Jeremy Corbyn ist tatsächlich ein ungewöhnliches Phänomen in Großbritannien. Der Großteil seiner politischen Forderungen schreit geradezu "Old Labour" und wendet sich gegen praktisch alles, was Tony Blair in seiner radikalen Umwandlung der Partei zu New Labour 1997 an die Macht brachte. Corbyn will die Infrastruktur des Landes (vor allem die Eisenbahnen) wieder verstaatlichen, die EU grundlegend reformieren (aber gleichwohl Mitglied bleiben), TTIP ablehnen, die Bank of England anweisen Geld zu drucken um Sozialmaßnahmen zu finanzieren und die Steuern erhöhen, vor allem für die Reichen. Er plädiert zudem für einen Austritt Großbritanniens aus der NATO, ein freundschaftlicheres Verhältnis zu Russland und diversen arabischen Staaten und eine Wiedereröffnung der in den 1980er und 1990er Jahren geschlossenen britischen Kohlebergwerke. Thatchers brutale Vernichtung der Gewerkschaften in den großen Bergwerk-Streiks der frühen 1980er sind ein Labour-Trauma geblieben.
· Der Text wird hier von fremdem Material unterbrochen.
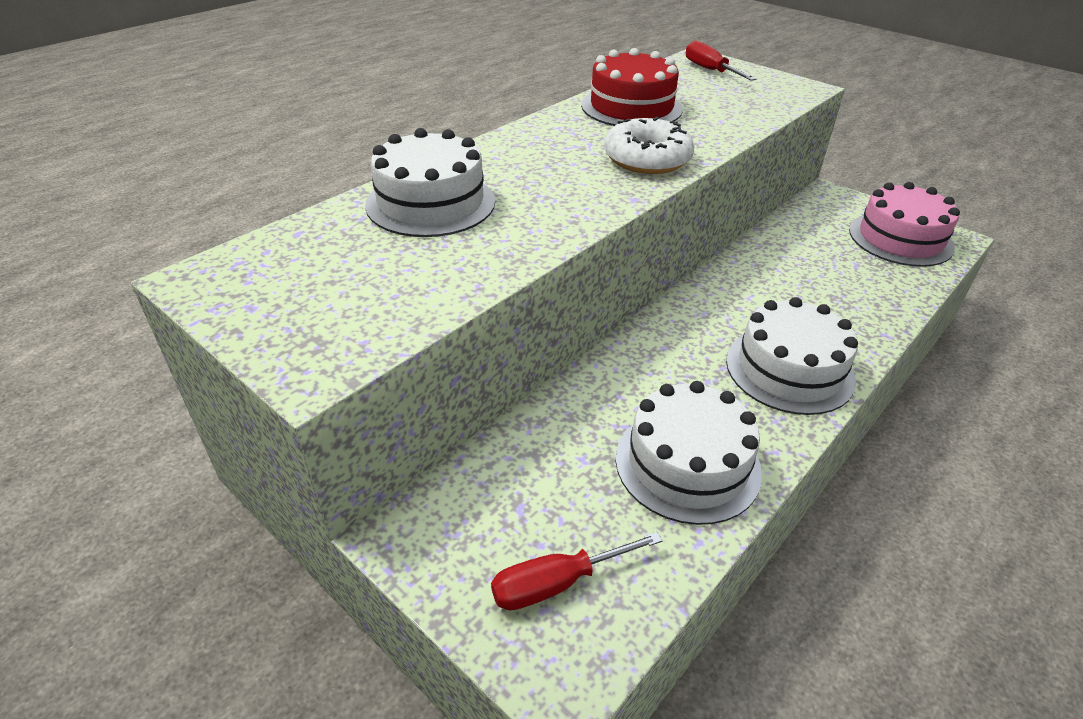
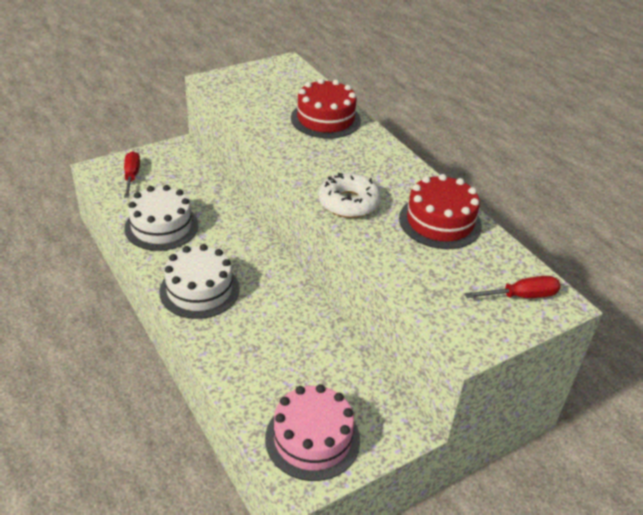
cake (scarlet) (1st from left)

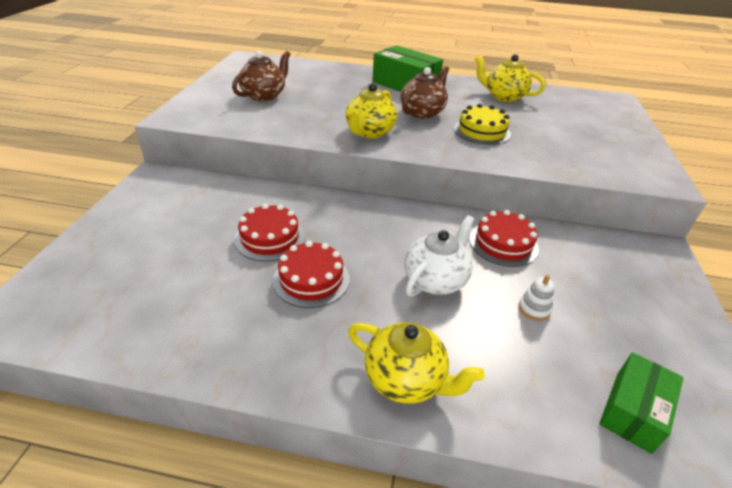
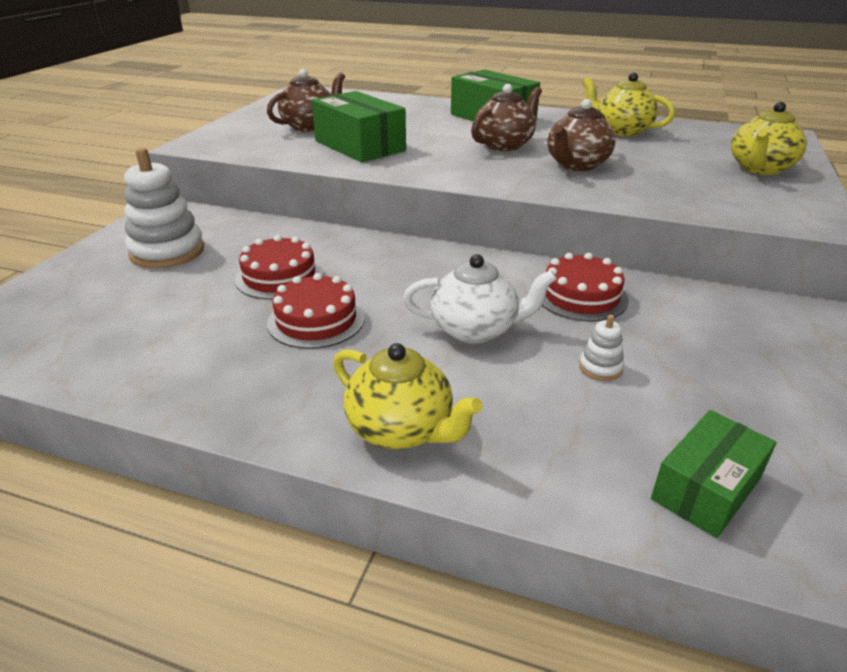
stacking rings (white) (1st from left); parcel (emerald) (1st from left); teapot (bright yellow) (3rd from left); teapot (dark brown) (3rd from left); teapot (white)

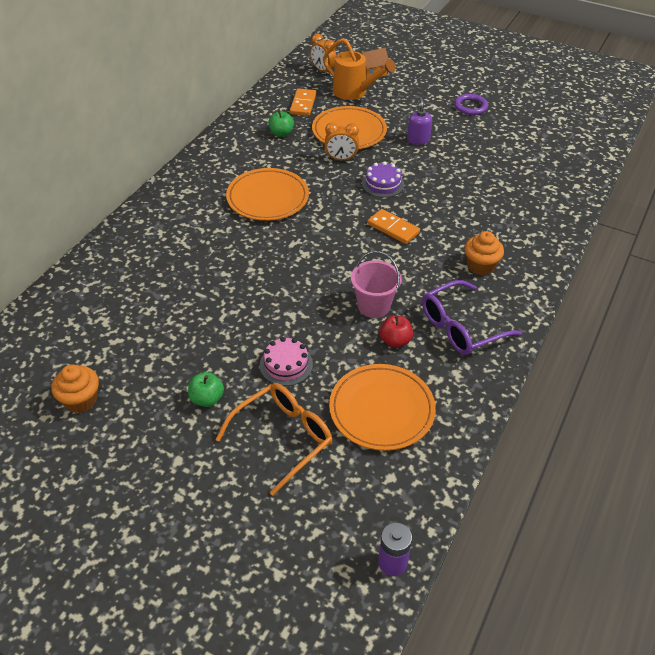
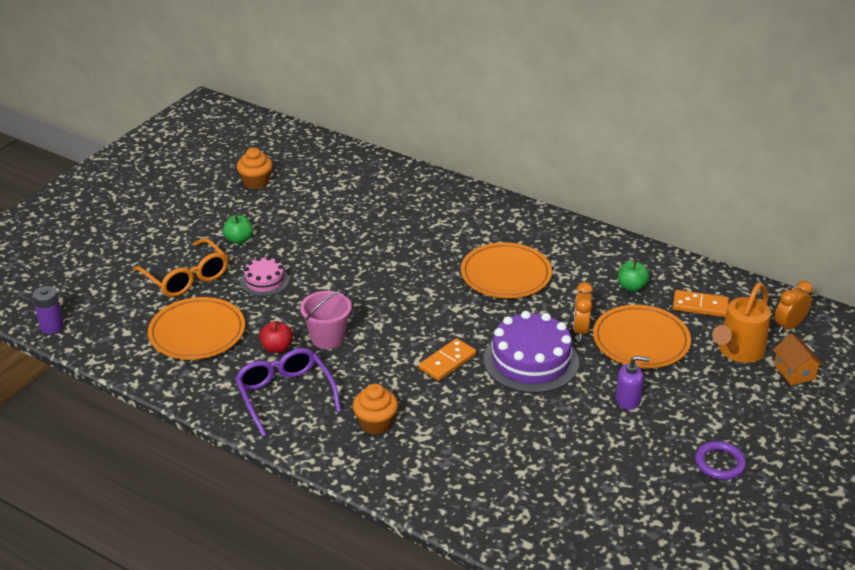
cake (violet)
Corbyns Erfolg offenbart eine Sehnsucht nach Sicherheit, die von vielen Wählern vor allem mit der Zeit vor dem Eintreten der großen Globalisierungswelle nach dem Fall des Eisernen Vorhangs verbunden wird. Dieses Bedürfnis teilen sie mit den Fans der rechten Populisten, deren Lösungvsvorschläge (sofern man deren Hasstiraden als solche adeln will) jedoch naturgemäß in eine andere Richtung gehen. Die Ähnlichkeiten von Corbyns Positionen mit denen der LINKEn in Deutschland sind wenig verwunderlich, speisen sie sich doch aus denselben Milieus und Mentalitäten. Auch Lafontaine sprach im Wahlkampf schon davon, die Kohlegruben an der Saar wiederzueröffnen. Die Gegnerschaft zu NATO und Auslandseinsätzen ist ebenfalls schon seit Jahrzehnten ein Dauerbrenner in einem Subset der politischen Linken.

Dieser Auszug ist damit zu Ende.